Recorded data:
+ + + +

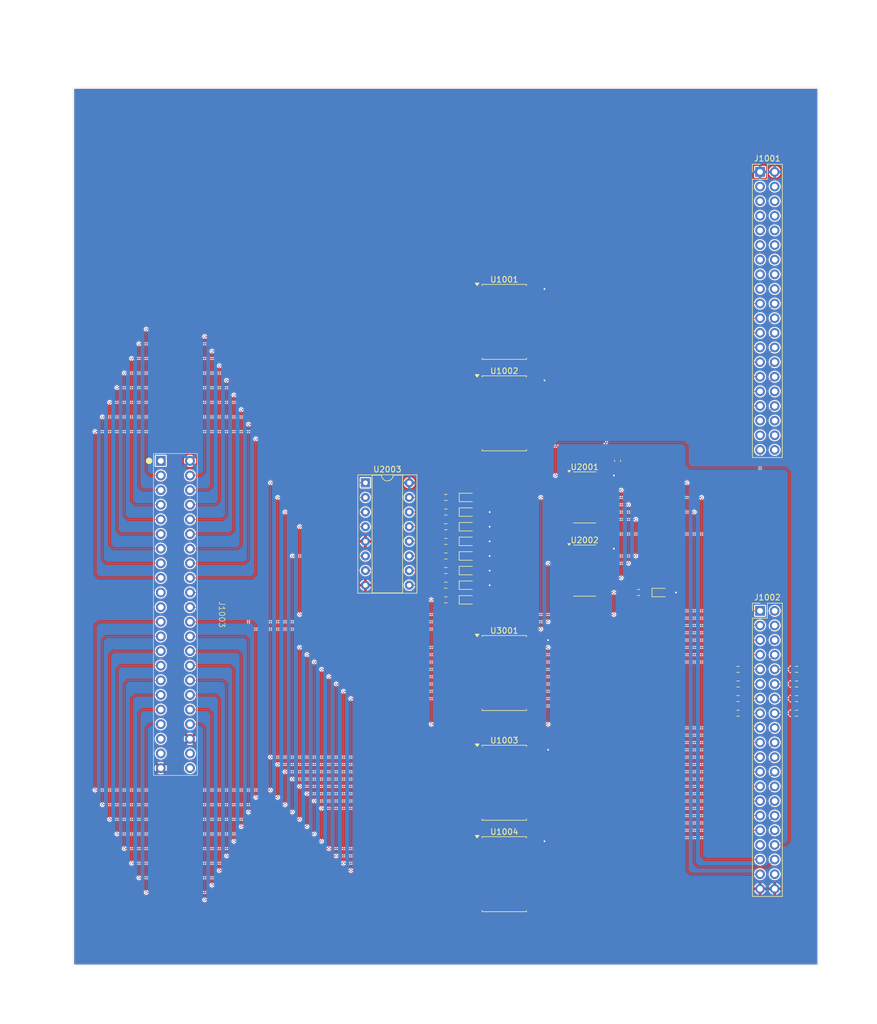
<source format=kicad_pcb>
(kicad_pcb
	(version 20240108)
	(generator "pcbnew")
	(generator_version "8.0")
	(general
		(thickness 1.6)
		(legacy_teardrops no)
	)
	(paper "A3")
	(layers
		(0 "F.Cu" signal)
		(31 "B.Cu" signal)
		(32 "B.Adhes" user "B.Adhesive")
		(33 "F.Adhes" user "F.Adhesive")
		(34 "B.Paste" user)
		(35 "F.Paste" user)
		(36 "B.SilkS" user "B.Silkscreen")
		(37 "F.SilkS" user "F.Silkscreen")
		(38 "B.Mask" user)
		(39 "F.Mask" user)
		(40 "Dwgs.User" user "User.Drawings")
		(41 "Cmts.User" user "User.Comments")
		(42 "Eco1.User" user "User.Eco1")
		(43 "Eco2.User" user "User.Eco2")
		(44 "Edge.Cuts" user)
		(45 "Margin" user)
		(46 "B.CrtYd" user "B.Courtyard")
		(47 "F.CrtYd" user "F.Courtyard")
		(48 "B.Fab" user)
		(49 "F.Fab" user)
		(50 "User.1" user)
		(51 "User.2" user)
		(52 "User.3" user)
		(53 "User.4" user)
		(54 "User.5" user)
		(55 "User.6" user)
		(56 "User.7" user)
		(57 "User.8" user)
		(58 "User.9" user)
	)
	(setup
		(stackup
			(layer "F.SilkS"
				(type "Top Silk Screen")
			)
			(layer "F.Paste"
				(type "Top Solder Paste")
			)
			(layer "F.Mask"
				(type "Top Solder Mask")
				(thickness 0.01)
			)
			(layer "F.Cu"
				(type "copper")
				(thickness 0.035)
			)
			(layer "dielectric 1"
				(type "core")
				(thickness 1.51)
				(material "FR4")
				(epsilon_r 4.5)
				(loss_tangent 0.02)
			)
			(layer "B.Cu"
				(type "copper")
				(thickness 0.035)
			)
			(layer "B.Mask"
				(type "Bottom Solder Mask")
				(thickness 0.01)
			)
			(layer "B.Paste"
				(type "Bottom Solder Paste")
			)
			(layer "B.SilkS"
				(type "Bottom Silk Screen")
			)
			(copper_finish "None")
			(dielectric_constraints no)
		)
		(pad_to_mask_clearance 0)
		(allow_soldermask_bridges_in_footprints no)
		(pcbplotparams
			(layerselection 0x00010fc_ffffffff)
			(plot_on_all_layers_selection 0x0000000_00000000)
			(disableapertmacros no)
			(usegerberextensions no)
			(usegerberattributes yes)
			(usegerberadvancedattributes yes)
			(creategerberjobfile yes)
			(dashed_line_dash_ratio 12.000000)
			(dashed_line_gap_ratio 3.000000)
			(svgprecision 4)
			(plotframeref no)
			(viasonmask no)
			(mode 1)
			(useauxorigin no)
			(hpglpennumber 1)
			(hpglpenspeed 20)
			(hpglpendiameter 15.000000)
			(pdf_front_fp_property_popups yes)
			(pdf_back_fp_property_popups yes)
			(dxfpolygonmode yes)
			(dxfimperialunits yes)
			(dxfusepcbnewfont yes)
			(psnegative no)
			(psa4output no)
			(plotreference yes)
			(plotvalue yes)
			(plotfptext yes)
			(plotinvisibletext no)
			(sketchpadsonfab no)
			(subtractmaskfromsilk no)
			(outputformat 1)
			(mirror no)
			(drillshape 1)
			(scaleselection 1)
			(outputdirectory "")
		)
	)
	(net 0 "")
	(net 1 "+5V")
	(net 2 "GND")
	(net 3 "Net-(D2001-K)")
	(net 4 "Net-(D2002-K)")
	(net 5 "Net-(D2003-K)")
	(net 6 "Net-(D2004-K)")
	(net 7 "Net-(D2005-K)")
	(net 8 "Net-(D2006-K)")
	(net 9 "Net-(D2007-K)")
	(net 10 "Net-(D2008-K)")
	(net 11 "Net-(D2009-K)")
	(net 12 "/A11")
	(net 13 "/A7")
	(net 14 "/A12")
	(net 15 "/A4")
	(net 16 "/B2")
	(net 17 "/B15")
	(net 18 "unconnected-(J1001-Pin_37-Pad37)")
	(net 19 "/A9")
	(net 20 "/B1")
	(net 21 "/B7")
	(net 22 "/B9")
	(net 23 "/B6")
	(net 24 "/A14")
	(net 25 "/B8")
	(net 26 "/A5")
	(net 27 "/~{RESET}")
	(net 28 "/B14")
	(net 29 "/A13")
	(net 30 "/A3")
	(net 31 "/A0")
	(net 32 "/A15")
	(net 33 "unconnected-(J1001-Pin_35-Pad35)")
	(net 34 "/B10")
	(net 35 "/B5")
	(net 36 "/B13")
	(net 37 "/A10")
	(net 38 "/B0")
	(net 39 "/B12")
	(net 40 "/A8")
	(net 41 "/B4")
	(net 42 "/B3")
	(net 43 "/B11")
	(net 44 "/CLOCK")
	(net 45 "unconnected-(J1001-Pin_36-Pad36)")
	(net 46 "/A6")
	(net 47 "unconnected-(J1001-Pin_38-Pad38)")
	(net 48 "/A2")
	(net 49 "/A1")
	(net 50 "/C14")
	(net 51 "/R_{C}2")
	(net 52 "/Cycle3")
	(net 53 "/C11")
	(net 54 "/Cycle2")
	(net 55 "/R_{A}3")
	(net 56 "/Cycle4")
	(net 57 "/Cycle0")
	(net 58 "/C6")
	(net 59 "unconnected-(J1002-Pin_38-Pad38)")
	(net 60 "/C7")
	(net 61 "/C8")
	(net 62 "/R_{B}1")
	(net 63 "/I2")
	(net 64 "/C1")
	(net 65 "/C3")
	(net 66 "/R_{A}1")
	(net 67 "/R_{A}2")
	(net 68 "/C15")
	(net 69 "/I3")
	(net 70 "/R_{B}3")
	(net 71 "/C12")
	(net 72 "/C9")
	(net 73 "/I1")
	(net 74 "/C4")
	(net 75 "/C0")
	(net 76 "/R_{B}2")
	(net 77 "/R_{C}0")
	(net 78 "/C13")
	(net 79 "/R_{A}0")
	(net 80 "/Cycle1")
	(net 81 "/C10")
	(net 82 "/R_{C}3")
	(net 83 "/C5")
	(net 84 "/C2")
	(net 85 "/R_{C}1")
	(net 86 "/I0")
	(net 87 "/R_{B}0")
	(net 88 "/Instr.In8")
	(net 89 "/Instr.In9")
	(net 90 "/Instr.In13")
	(net 91 "/Instr.Out6")
	(net 92 "/Instr.In2")
	(net 93 "unconnected-(J1003-PadA20)")
	(net 94 "/Instr.Out2")
	(net 95 "/Instr.In1")
	(net 96 "/Instr.In4")
	(net 97 "unconnected-(J1003-PadA10)")
	(net 98 "/Instr.Out3")
	(net 99 "/Instr.Out5")
	(net 100 "/Instr.Out8")
	(net 101 "unconnected-(J1003-PadA1)")
	(net 102 "/Instr.In6")
	(net 103 "/Instr.In12")
	(net 104 "/Instr.Out4")
	(net 105 "unconnected-(J1003-PadB22)")
	(net 106 "/Instr.Out12")
	(net 107 "/Instr.In7")
	(net 108 "/Instr.In11")
	(net 109 "/Instr.Out15")
	(net 110 "/Instr.Out13")
	(net 111 "unconnected-(J1003-PadB21)")
	(net 112 "/Instr.Out14")
	(net 113 "/Instr.Out1")
	(net 114 "/Instr.Out11")
	(net 115 "/Instr.In3")
	(net 116 "/Instr.In14")
	(net 117 "/Instr.In10")
	(net 118 "/Instr.Out10")
	(net 119 "unconnected-(J1003-PadA11)")
	(net 120 "unconnected-(J1003-PadA21)")
	(net 121 "/Instr.In15")
	(net 122 "/Instr.In0")
	(net 123 "/Instr.Out7")
	(net 124 "/Instr.Out0")
	(net 125 "/ClockInstr")
	(net 126 "/Instr.In5")
	(net 127 "/Instr.Out9")
	(net 128 "Net-(U2003-~{E0})")
	(net 129 "/Control/~{LoadB}")
	(net 130 "/Control/~{LoadW}")
	(net 131 "/Control/~{StoreB}")
	(net 132 "/Control/~{StoreW}")
	(net 133 "/Control/~{LoadPC}")
	(net 134 "/Control/~{BranchZero}")
	(net 135 "/Control/~{Halt}")
	(net 136 "/~{RESET}_{conn}")
	(net 137 "Net-(U2001-Pad8)")
	(net 138 "Net-(U2001-Pad12)")
	(net 139 "unconnected-(U2001-Pad6)")
	(net 140 "Net-(U2001-Pad2)")
	(net 141 "Net-(U2001-Pad10)")
	(net 142 "Net-(U2002-Pad11)")
	(net 143 "unconnected-(U2002-Pad6)")
	(net 144 "/~{Set}")
	(footprint "Resistor_SMD:R_0603_1608Metric" (layer "F.Cu") (at 209.55 136.525 180))
	(footprint "Package_SO:SOIC-14_3.9x8.7mm_P1.27mm" (layer "F.Cu") (at 172.72 106.68))
	(footprint "Resistor_SMD:R_0603_1608Metric" (layer "F.Cu") (at 209.55 141.605 180))
	(footprint "Resistor_SMD:R_0603_1608Metric" (layer "F.Cu") (at 209.55 144.145 180))
	(footprint "Resistor_SMD:R_0603_1608Metric" (layer "F.Cu") (at 209.55 139.065 180))
	(footprint "LED_SMD:LED_0603_1608Metric" (layer "F.Cu") (at 152.4 121.92))
	(footprint "LED_SMD:LED_0603_1608Metric" (layer "F.Cu") (at 152.4 119.38))
	(footprint "Resistor_SMD:R_0603_1608Metric" (layer "F.Cu") (at 148.59 121.92 180))
	(footprint "Capacitor_SMD:C_0603_1608Metric" (layer "F.Cu") (at 178.435 100.33 90))
	(footprint "Connector_PinHeader_2.54mm:PinHeader_2x20_P2.54mm_Vertical" (layer "F.Cu") (at 203.2 50.165))
	(footprint "Package_DIP:DIP-16_W7.62mm_Socket" (layer "F.Cu") (at 134.62 104.14))
	(footprint "Package_SO:SOIC-20W_7.5x12.8mm_P1.27mm" (layer "F.Cu") (at 158.75 172.085))
	(footprint "Resistor_SMD:R_0603_1608Metric" (layer "F.Cu") (at 148.59 124.46 180))
	(footprint "LED_SMD:LED_0603_1608Metric" (layer "F.Cu") (at 152.4 124.46))
	(footprint "Resistor_SMD:R_0603_1608Metric" (layer "F.Cu") (at 199.39 144.145))
	(footprint "Package_SO:SOIC-14_3.9x8.7mm_P1.27mm" (layer "F.Cu") (at 172.72 119.38))
	(footprint "LED_SMD:LED_0603_1608Metric" (layer "F.Cu") (at 152.4 116.84))
	(footprint "Package_SO:SOIC-20W_7.5x12.8mm_P1.27mm" (layer "F.Cu") (at 158.75 76.2))
	(footprint "Resistor_SMD:R_0603_1608Metric" (layer "F.Cu") (at 148.59 114.3 180))
	(footprint "LED_SMD:LED_0603_1608Metric" (layer "F.Cu") (at 152.4 109.22))
	(footprint "Package_SO:SOIC-20W_7.5x12.8mm_P1.27mm" (layer "F.Cu") (at 158.75 92.075))
	(footprint "Resistor_SMD:R_0603_1608Metric" (layer "F.Cu") (at 148.59 111.76 180))
	(footprint "Connector_PinHeader_2.54mm:PinHeader_2x20_P2.54mm_Vertical" (layer "F.Cu") (at 203.2 126.365))
	(footprint "Resistor_SMD:R_0603_1608Metric" (layer "F.Cu") (at 199.39 141.605))
	(footprint "BoardEdgeConnectors:TE-5530843-4-Mount" (layer "F.Cu") (at 101.6 127 -90))
	(footprint "Package_SO:SOIC-20W_7.5x12.8mm_P1.27mm" (layer "F.Cu") (at 158.75 137.16))
	(footprint "Resistor_SMD:R_0603_1608Metric" (layer "F.Cu") (at 148.59 119.38 180))
	(footprint "Resistor_SMD:R_0603_1608Metric"
		(layer "F.Cu")
		(uuid "b6004a84-920d-452c-bca0-2e359881b58b")
		(at 199.39 139.065)
		(descr "Resistor SMD 0603 (1608 Metric), square (rectangular) end terminal, IPC_7351 nominal, (Body size source: IPC-SM-782 page 72, https://www.pcb-3d.com/wordpress/wp-content/uploads/ipc-sm-782a_amendment_1_and_2.pdf), generated with kicad-footprint-generator")
		(tags "resistor")
		(property "Reference" "R3003"
			(at 0 -1.43 0)
... [939297 chars truncated]
</source>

+ + + +

▶ **Problem to solve**
Copy each line of the preceding data that contains the string "Adhesive".

▶ **Exercise solution**
		(32 "B.Adhes" user "B.Adhesive")
		(33 "F.Adhes" user "F.Adhesive")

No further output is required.